**** Task material ****

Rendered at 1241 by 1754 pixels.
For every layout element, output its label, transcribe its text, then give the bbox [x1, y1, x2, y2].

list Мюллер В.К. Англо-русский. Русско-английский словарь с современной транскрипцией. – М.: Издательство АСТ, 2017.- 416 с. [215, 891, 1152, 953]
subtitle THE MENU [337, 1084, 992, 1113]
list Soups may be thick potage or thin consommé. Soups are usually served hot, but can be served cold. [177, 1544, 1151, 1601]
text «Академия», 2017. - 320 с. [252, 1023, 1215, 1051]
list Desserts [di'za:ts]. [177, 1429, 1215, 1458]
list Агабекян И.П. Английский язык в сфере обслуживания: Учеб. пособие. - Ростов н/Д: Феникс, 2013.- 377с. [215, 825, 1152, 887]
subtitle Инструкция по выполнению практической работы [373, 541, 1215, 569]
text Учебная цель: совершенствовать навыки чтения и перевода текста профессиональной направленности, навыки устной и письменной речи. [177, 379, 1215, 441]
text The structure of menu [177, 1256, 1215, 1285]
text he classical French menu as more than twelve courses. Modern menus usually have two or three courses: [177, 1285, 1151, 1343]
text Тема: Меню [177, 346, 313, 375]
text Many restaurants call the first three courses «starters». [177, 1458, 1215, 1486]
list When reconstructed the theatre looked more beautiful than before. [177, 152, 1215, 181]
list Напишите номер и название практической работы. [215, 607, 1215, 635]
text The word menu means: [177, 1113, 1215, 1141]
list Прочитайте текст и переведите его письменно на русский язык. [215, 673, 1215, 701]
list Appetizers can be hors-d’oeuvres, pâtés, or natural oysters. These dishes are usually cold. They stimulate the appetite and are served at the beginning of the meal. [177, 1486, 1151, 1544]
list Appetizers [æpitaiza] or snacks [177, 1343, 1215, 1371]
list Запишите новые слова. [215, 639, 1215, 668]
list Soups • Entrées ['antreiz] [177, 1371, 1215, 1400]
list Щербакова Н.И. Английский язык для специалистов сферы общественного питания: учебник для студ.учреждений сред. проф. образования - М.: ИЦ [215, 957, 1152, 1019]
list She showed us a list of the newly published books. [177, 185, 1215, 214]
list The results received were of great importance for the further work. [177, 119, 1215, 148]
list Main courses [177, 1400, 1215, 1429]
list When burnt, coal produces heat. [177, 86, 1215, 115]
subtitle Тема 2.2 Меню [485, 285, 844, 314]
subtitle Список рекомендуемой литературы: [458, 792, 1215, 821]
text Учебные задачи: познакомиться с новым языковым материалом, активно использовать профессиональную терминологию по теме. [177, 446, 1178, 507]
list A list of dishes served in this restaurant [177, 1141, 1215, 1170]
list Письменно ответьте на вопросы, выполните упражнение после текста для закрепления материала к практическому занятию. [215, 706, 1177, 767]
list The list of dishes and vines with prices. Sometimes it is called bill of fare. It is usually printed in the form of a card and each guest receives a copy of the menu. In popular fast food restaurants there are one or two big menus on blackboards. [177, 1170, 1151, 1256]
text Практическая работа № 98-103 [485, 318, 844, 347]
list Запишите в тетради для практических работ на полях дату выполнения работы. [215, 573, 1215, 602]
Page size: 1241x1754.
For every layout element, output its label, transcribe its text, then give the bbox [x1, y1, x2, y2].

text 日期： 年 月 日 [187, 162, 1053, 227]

****

__Work to complete__
Given the data above, which lines hold the string "Меню"? Return them.

__Output for this task__
text Тема: Меню [177, 346, 313, 375]
subtitle Тема 2.2 Меню [485, 285, 844, 314]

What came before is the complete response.